After performing a series of automatic actions and manually correcting the wrong names, we went on to the next step, which was to assign geographical coordinates to all addresses and locale names, in order to enable the visualisation of the content on the maps. For places other than Katowice, we were not interested in details such as district or street address, so we adopted two complementary solutions.
For post codes outside Katowice, we first matched them to relevant names of municipalities using Poland’s postal code database. In the case of small localities which do not have a separate post code, we provided the names of municipalities to which they belong (e.g. Sarnów = Psary). Then, using geographic coordinates database for Poland’s municipalities, we were able to identify and assign their geolocation data. One problem at this stage were duplicate municipality names within the country. For instance, each record containing Chrzanów ended up with two coordinates assigned, one for a town in Lesser Poland Voivodship and one for a village in Lublin Voivodship.

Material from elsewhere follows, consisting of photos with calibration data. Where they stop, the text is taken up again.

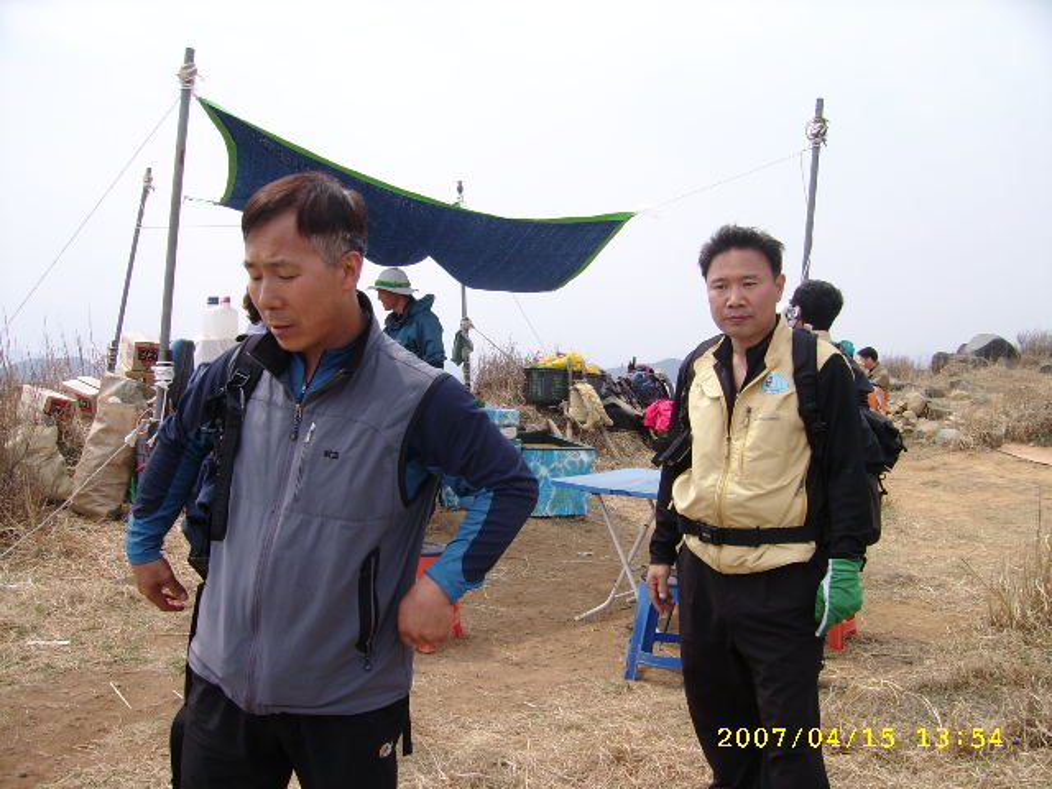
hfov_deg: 52.6
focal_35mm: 35
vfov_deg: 40.7
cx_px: 526
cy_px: 394
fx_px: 1064
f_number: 5.8
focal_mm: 5.95
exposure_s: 1/229
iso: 50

In the first place, we simplified the database by abandoning the isolation of neighbouring municipalities of the same name (e.g. rural commune of Siedlce and the isolated city of Siedlce). Next, after merging the above, we verified duplicate records based on post codes, thanks to which we knew that we were dealing with e.g. Chrzanów, Lesser Poland Voivodship, or Olsztyn, Varmian-Masurian Voivodship, as opposed to its much smaller namesake in Silesian Voivodship. We used a similar method when processing data from Facebook page statistics, where the name of voivodship features alongside the town/city name.

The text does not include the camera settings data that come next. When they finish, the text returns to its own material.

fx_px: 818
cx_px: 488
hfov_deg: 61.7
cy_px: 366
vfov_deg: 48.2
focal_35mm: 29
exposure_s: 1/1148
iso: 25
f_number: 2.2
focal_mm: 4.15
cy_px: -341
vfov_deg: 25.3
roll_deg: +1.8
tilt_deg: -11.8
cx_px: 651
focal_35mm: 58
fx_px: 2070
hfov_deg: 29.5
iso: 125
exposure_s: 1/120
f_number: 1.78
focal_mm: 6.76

More problematic would have been cases of having just the name of the municipality or commune, e.g. Bobrowniki. Then, it was helpful to know the context in which the data was obtained. If it came from a survey at a local event, such as a small concert in a pub, it would most likely mean Bobrowniki in Silesian Voivodship rather than the one in Kuyavian-Pomeranian Voivodship. However, such an inference would be risky in relation to Katowice’s Off Festival, which gathers audiences from all over Europe.